Changing this street’s name, Boyum said, would place a Coach Lee Hill Way sign over one of the busiest intersections in town, where school buses and many other vehicles turn to go to the school and the gym where the basketball court is already named for Hill.
“I think this is a great way to come together,” Boyum asserted. “We can still honor the coach but yet not burden all of those people that live on that street.”
Riggs said he liked the idea.
But District 2 Councilwoman Paulette Chavers, who had made the original motion to rename Lester Road, at first said she didn’t understand why Boyum was even bringing it back up.
“I do think that, you know, it could have had some more public notice, but I voted the way that I wanted it to go,” Chavers said.
McCollar again launched into praise of Hill, calling him “a stalwart of what Statesboro is” who “dedicated 44 years of his life to thousands of young people within this community” and “exemplified a spirit of excellence” and “servant leadership.”
The mayor also had a brief video shown that he had made from a vehicle turning onto and driving along Blue Devil Alley. He called it an alley that runs “alongside the school back past the trash cans and things of the nature.”
“In my opinion, Coach Lee Hill deserves better than that,” McCollar said.
He also said that of all the things the city has done in his time as mayor, “there was nothing received with more gratitude and appreciation than the renaming of Lester Road to Coach Lee Hill Boulevard.”

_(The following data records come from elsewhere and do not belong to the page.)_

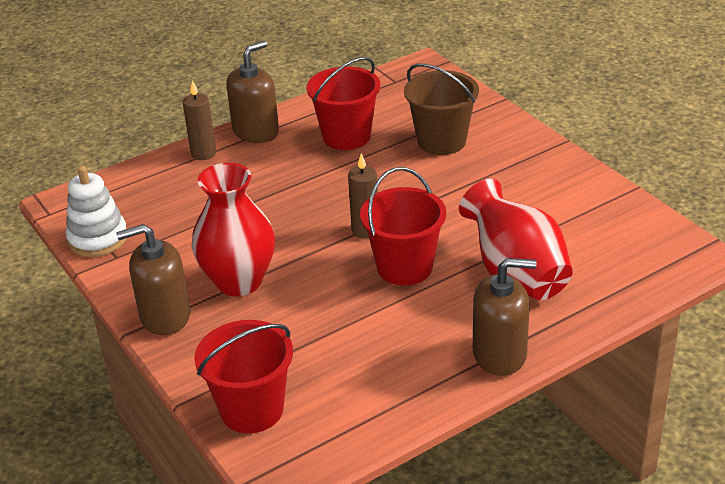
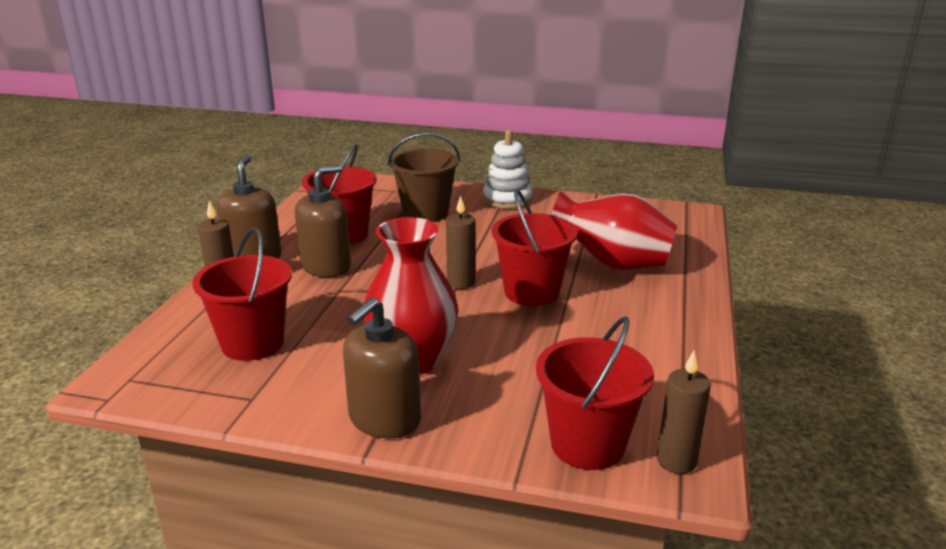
camera: 45 degrees left, 10 degrees down
(98, 239) = (206, 393): white stacking toy -> white stacking toy (507, 199)
(165, 212) = (253, 343): none -> red bucket
(287, 457) = (676, 461): none -> brown candle
(500, 354) = (688, 311): brown soap dispenser -> brown soap dispenser (326, 266)

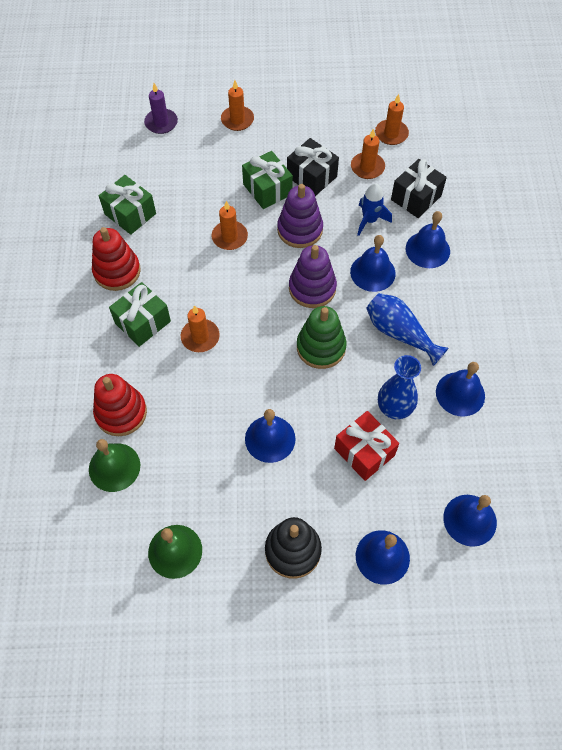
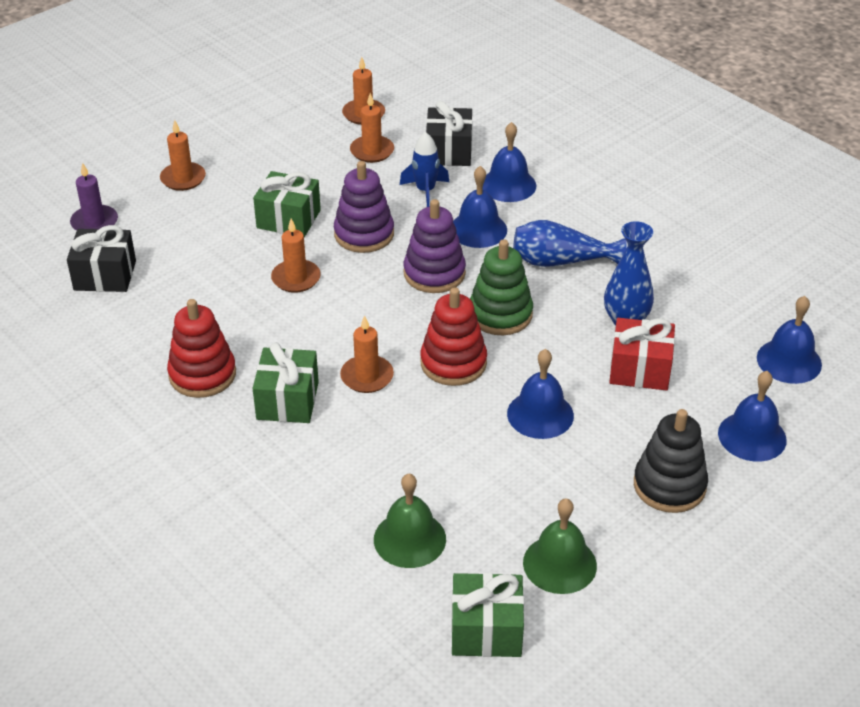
camera: 40 degrees left, 20 degrees down
(121, 413) = (359, 490): red stacking toy -> red stacking toy (453, 363)
(130, 214) = (155, 318): green gift -> green gift (486, 630)
(311, 177) = (323, 186): black gift -> black gift (105, 275)
(460, 394) = (669, 275): blue bell -> none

The city had logged over 1,800 positive interactions on social media and received 210 positive comments, he said.
McCollar noted that an existing section of the city ordinances gives the council and mayor primary responsibility for road naming, requiring a petition only when residents – not the elected officials – seek a name change.
District 3 Councilwoman Venus Mack, participating by teleconferencing connection, was the first to suggest leaving name change for Lester Road in effect but drafting an ordinance to require public input for future street name changes. She had seconded Chavers’ original motion Aug. 4.

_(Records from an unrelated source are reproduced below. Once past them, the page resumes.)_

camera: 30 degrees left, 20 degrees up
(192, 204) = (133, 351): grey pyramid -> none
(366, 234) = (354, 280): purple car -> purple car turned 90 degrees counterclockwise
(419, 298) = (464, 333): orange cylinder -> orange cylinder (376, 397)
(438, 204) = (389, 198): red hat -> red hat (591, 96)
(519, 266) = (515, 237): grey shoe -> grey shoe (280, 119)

“I definitely agree that it’s a headache for businesses,” Mack said Aug. 18. “I’m a business owner. … Yes, we should have the opportunity for input and things like that, but I also don’t want to change it, because that’s almost going to be like a slap in the face. We did something good; OK, now we’re going to take it back. That just doesn’t look good.”
Boyum offered to change his motion to call for new street naming guidelines.
Barr, who had voted against the name change Aug. 18, agreed that a new approach should be adopted for the future but also suggested deferring action on the Lester Road name change for two weeks or a month to solicit more input on how to honor Hill. She noted some other suggestions offered by citizens for an official or honorary street renaming.
“I agree … that I don’t want to take back something that people have been so excited about,” Barr said. “It does feel disrespectful to come back and change it after the fact, but I do have a problem with the way that it happened. … We didn’t have enough opportunity for input for the proper way to honor Coach Hill.”
Chavers said she agreed only that an ordinance requiring that input be sought should be developed for the future, but not with reconsidering the renaming of Lester Road as Coach Lee Hill Boulevard.
Boyum then said he did not want to drag the matter out only to arrive back at the same result, and so dropped his Blue Devil Alley proposal.
First the mayor, and then the council by unanimous voice vote, directed City Attorney Cain Smith to draft an ordinance change, requiring a hearing for public input, before any future street name change. He said he will present it to the council at its Sept. 15 work session.